Green made it generally known that he would rather struggle with the pitchers he already had than deal away a More-land, or a Smith, or a minor-league prospect, for someone who might – or might not – help the Phillies. It was Green's opinion that such a trade would be tantamount to mortgaging the club's future for a one-season need. It was a risk the former minor-league director thought not worth taking, not with a farm system as rich in pitching as the Phillies'.

 

"I'm confident this team can win and confident the people we have here now can produce that winning," Green said yesterday, after the Phillies concluded a sweep of the San Diego Padres with an 8-5 victory. "It doesn't look real good right now because the pitching is patchwork. But, with patience and a little luck, we'll get it done."

 

The Phillies will need generous portions of both if they hope to win with their present pitching staff. They will need patience with pitchers like rookie Bob Walk, who painfully lacks experience, and Randy Lerch, who is 2-8 and lacks even a small measure of confidence. And, they'll require luck with Steve Carlton, who cannot be expected to continue pitching at his present dominating pace. Dick Ruthven, whose bruised right shoulder is the latest of injuries to attack the staff, and Nino Espinosa, who is being counted on to return from Spartansburg in workable form.

 

"You hate to keep harping on it," said first baseman Pete Rose, "but Randy's the key. I don't want to put any more pressure on him, but if he's in the rotation, he has got to win. That don't mean you got to win 20, or 18. But if he's five games over .500, we win this thing easy."

 

That neatly summarizes the position of the Phillies. They can win if the pitchers they already have pitch to their potential.
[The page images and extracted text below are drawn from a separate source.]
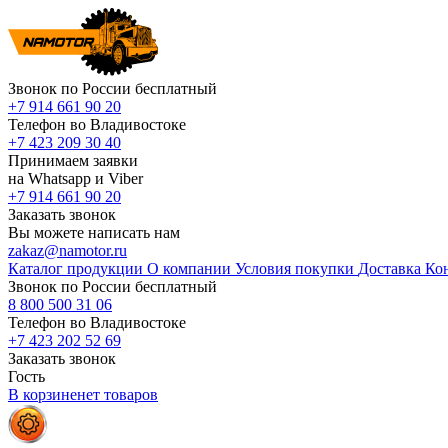
Звонок по России бесплатный
+7 914 661 90 20
Телефон во Владивостоке
+7 423 209 30 40
Принимаем заявки
на Whatsapp и Viber
+7 914 661 90 20
Заказать звонок
Вы можете написать нам
zakaz@namotor.ru
Каталог продукции
О компании
Условия покупки
Доставка
Ко
Звонок по России бесплатный
8 800 500 31 06
Телефон во Владивостоке
+7 423 202 52 69
Заказать звонок
Гость
В корзине
нет
товаров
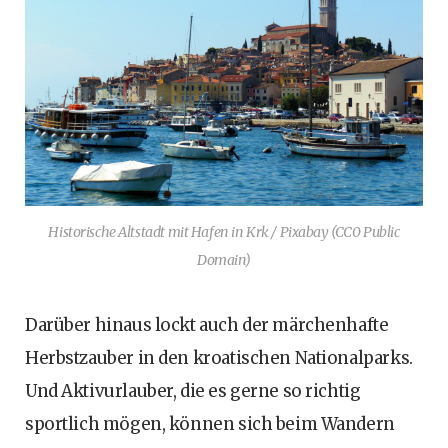
Historische Altstadt mit Hafen in Krk / Pixabay (CC0 Public
Domain)
Darüber hinaus lockt auch der märchenhafte
Herbstzauber in den kroatischen Nationalparks.
Und Aktivurlauber, die es gerne so richtig
sportlich mögen, können sich beim Wandern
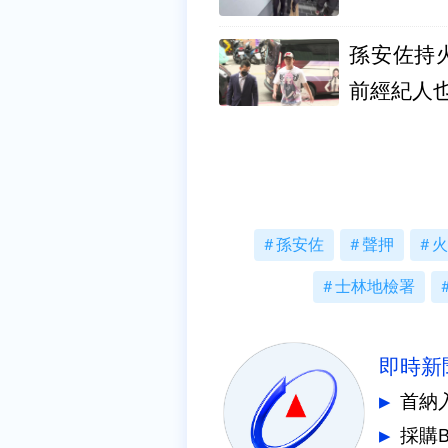
孫安佐持
前經紀人
孫安佐
聲押
火
士林地檢署
即時新
首納
採購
They refused to allow other clubs, mindful of the Phillies' need, to burglarize their starting lineup. And they correctly held on to their future, knowing that 1980 is this present team's final opportunity to win.

 

Standing pat may not have been the best road to take. But it was the only sensible path open to Owens. Only time will tell whether the tolling of the midnight bell was for the Phillies.